[Records from a collection]
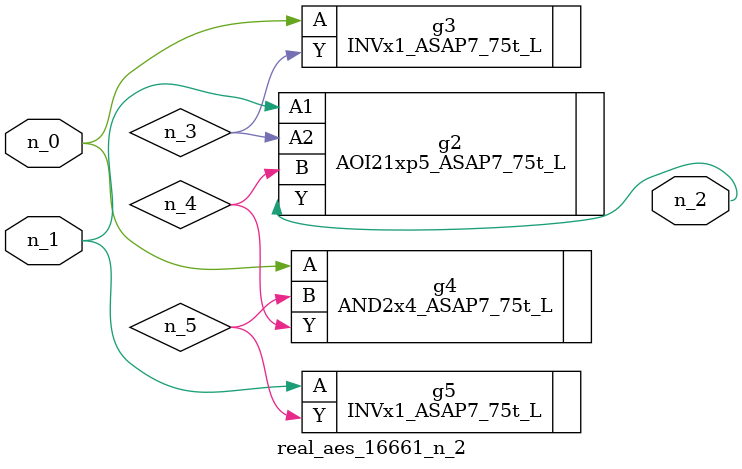
<source format=v>
module real_aes_16661_n_2 (n_0, n_1, n_2);
input n_0;
input n_1;
output n_2;
wire n_4;
wire n_3;
wire n_5;
INVx1_ASAP7_75t_L g3 ( .A(n_0), .Y(n_3) );
AND2x4_ASAP7_75t_L g4 ( .A(n_0), .B(n_5), .Y(n_4) );
AOI21xp5_ASAP7_75t_L g2 ( .A1(n_1), .A2(n_3), .B(n_4), .Y(n_2) );
INVx1_ASAP7_75t_L g5 ( .A(n_1), .Y(n_5) );
endmodule
</source>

*What you need to do*:
Going through the records above line by line, transcribe each one exactly and skip any pictures.

*Solved problem*:
<source format=v>
module real_aes_16661_n_2 (n_0, n_1, n_2);
input n_0;
input n_1;
output n_2;
wire n_4;
wire n_3;
wire n_5;
INVx1_ASAP7_75t_L g3 ( .A(n_0), .Y(n_3) );
AND2x4_ASAP7_75t_L g4 ( .A(n_0), .B(n_5), .Y(n_4) );
AOI21xp5_ASAP7_75t_L g2 ( .A1(n_1), .A2(n_3), .B(n_4), .Y(n_2) );
INVx1_ASAP7_75t_L g5 ( .A(n_1), .Y(n_5) );
endmodule
</source>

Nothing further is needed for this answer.